= Graded Salience Hypothesis =

Theory in psycholinguistics

The Graded Salience Hypothesis is a theory regarding the psycholinguistic processing of word meaning, specifically in the context of irony, developed by Rachel Giora. It assumes that priority is given in the psychological activation and semantic retrieval of salient over less salient meanings inside the mental lexicon in the process of language comprehension.

== Lexical salience ==

The meaning(s) of a word can be considered salient if the associated meanings(s) is/are coded for in the mental lexicon. That said, the degree of salience of a given word meaning cannot be viewed as a permanent, defining characteristic, but rather as a function of a number of psycholinguistic factors, such as frequency, conventionality, familiarity, and prototypicality.

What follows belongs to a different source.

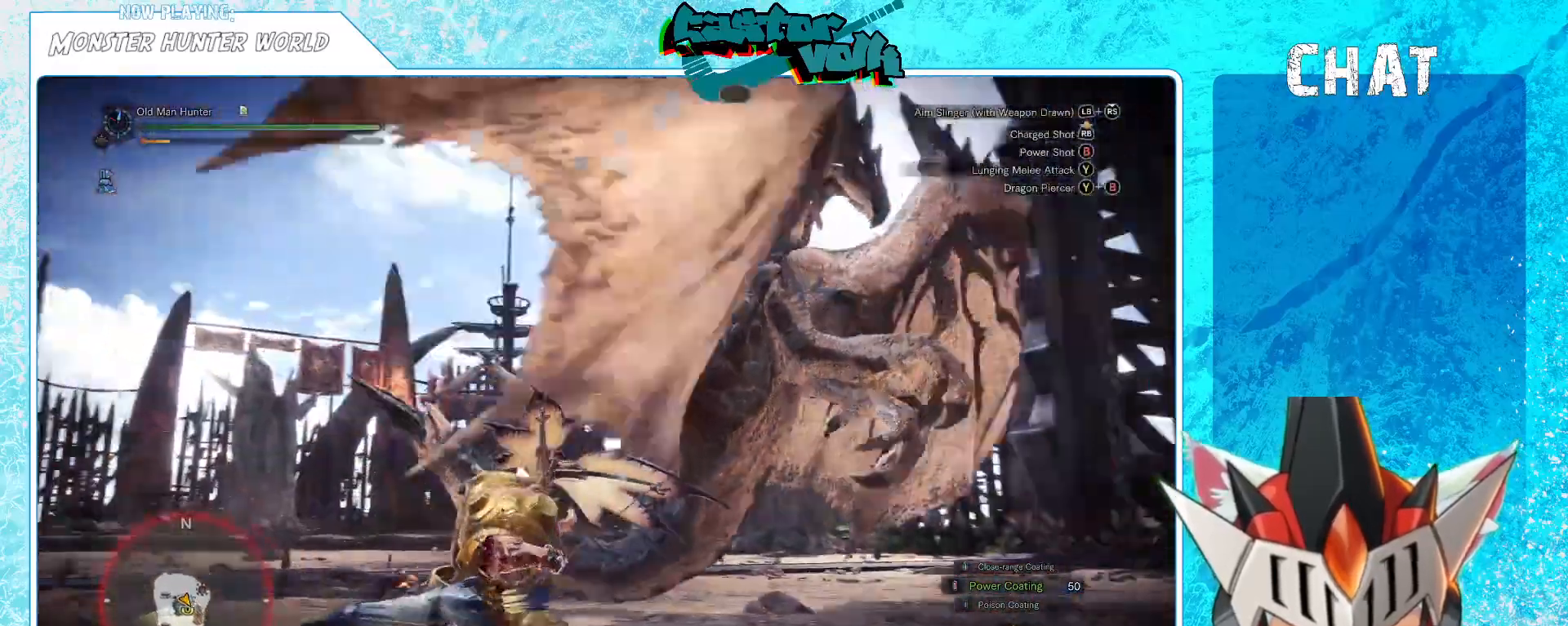
{"dt_ms": 500, "buttons": [], "left_stick": "left", "right_stick": "center"}
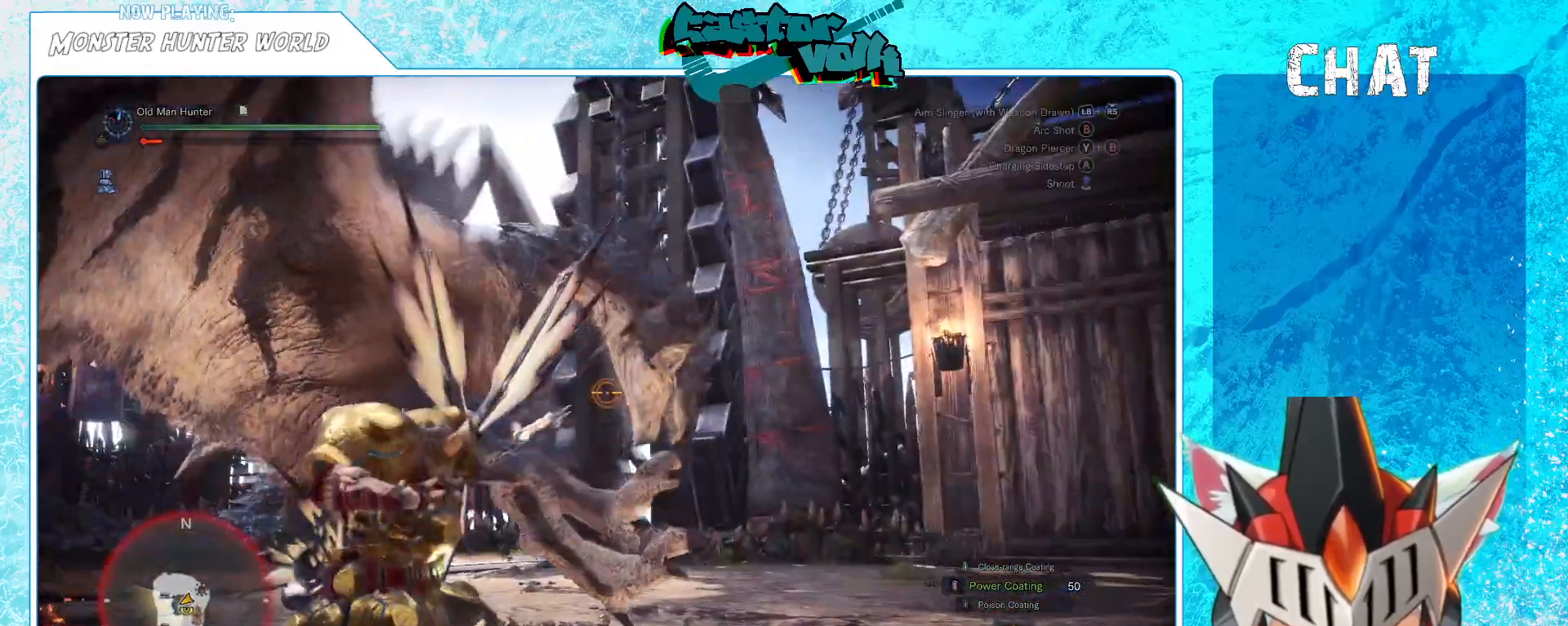
{"dt_ms": 500, "buttons": [], "left_stick": "left", "right_stick": "center", "events": [[233, "right_stick", "down"], [317, "left_stick", "up-left"], [333, "right_stick", "center"], [450, "left_stick", "left"]]}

The more frequent, conventional, familiar, or prototypical a given word meaning is, the greater degree of salience it holds.

== Hypothesis ==

The graded salience hypothesis revolves around two major assumptions:
1. A salient meaning of a word is always activated and cannot be bypassed.
2. A salient meaning is always activated before any less salient meanings.

== Role of context ==

In the view of the graded salience hypothesis, context has a very limited role. Even though it can facilitate activation of a word meaning, it cannot inhibit the process of the more salient meaning activation.